Monday, February 1, 2016

Sean O'Connor: What happened to the "art" in "useful arts"?

The constitutional justification for patents and copyrights is "[t]o promote the Progress of Science and useful Arts." In the late eighteenth century, "science" included all knowledge, and "useful arts" referred to technological rather than liberal arts. In The Lost 'Art' of the Patent System, Professor Sean O'Connor argues that although the modern patent system retains some "art"-based terminology—prior art, person having ordinary skill in the art, state of the art—the traditional conception of "art" has largely been displaced by modern conceptions of technology or science. He laments the implications of these developments, such as the increase in "upstream patenting" and a prejudice against non-technological inventions, and he argues that we must "recover the lost 'art' of the patent system."
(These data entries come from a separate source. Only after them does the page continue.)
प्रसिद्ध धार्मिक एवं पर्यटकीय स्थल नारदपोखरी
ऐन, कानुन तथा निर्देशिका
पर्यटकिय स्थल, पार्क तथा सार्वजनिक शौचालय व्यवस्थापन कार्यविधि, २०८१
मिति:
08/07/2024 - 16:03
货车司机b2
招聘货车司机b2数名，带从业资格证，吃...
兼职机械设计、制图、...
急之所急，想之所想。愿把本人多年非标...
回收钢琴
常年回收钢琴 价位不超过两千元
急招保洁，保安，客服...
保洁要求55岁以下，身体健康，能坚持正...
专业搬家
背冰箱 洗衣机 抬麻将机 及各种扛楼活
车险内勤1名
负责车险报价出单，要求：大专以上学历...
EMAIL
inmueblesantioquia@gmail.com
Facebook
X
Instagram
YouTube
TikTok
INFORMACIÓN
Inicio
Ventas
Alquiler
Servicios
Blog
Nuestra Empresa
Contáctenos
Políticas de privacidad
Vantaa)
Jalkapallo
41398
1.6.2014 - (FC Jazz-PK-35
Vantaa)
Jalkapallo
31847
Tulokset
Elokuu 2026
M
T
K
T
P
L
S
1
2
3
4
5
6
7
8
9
The primary doctrinal lever O'Connor points to for addressing this issue is the utility requirement. He argues that "its current diluted interpretation (anything that does anything likely has substantial utility) may stem from its separation from the underlying art," and that courts should recognize that utility is, in my co-blogger Michael Risch's words, "A Surprisingly Useful Requirement." It might seem unlikely that courts will revive utility from its current "diluted" form, but commentators probably thought the same thing about patentable subject matter ten years ago. In a 2014 talk at Stanford, Federal Circuit Judge Dyk noted: "Strangely, we don't generally ask whether a utility patent has the utility that is required by the patent statute," and he criticized the patent bar for being "too timid and too lacking in creativity" about raising novel arguments like this. I don't know that O'Connor's vision of utility is the one he had in mind, but there are some parallels between O'Connor's work and Judge Dyk's history-focused concurrence in Bilski (which was cited by the majority and Stevens's concurring opinion in Bilski, and by Justice Sotomayor's concurrence in Alice). Perhaps creative litigants attempting to breathe more life into utility will meet a more welcome reception at the Federal Circuit than they might expect.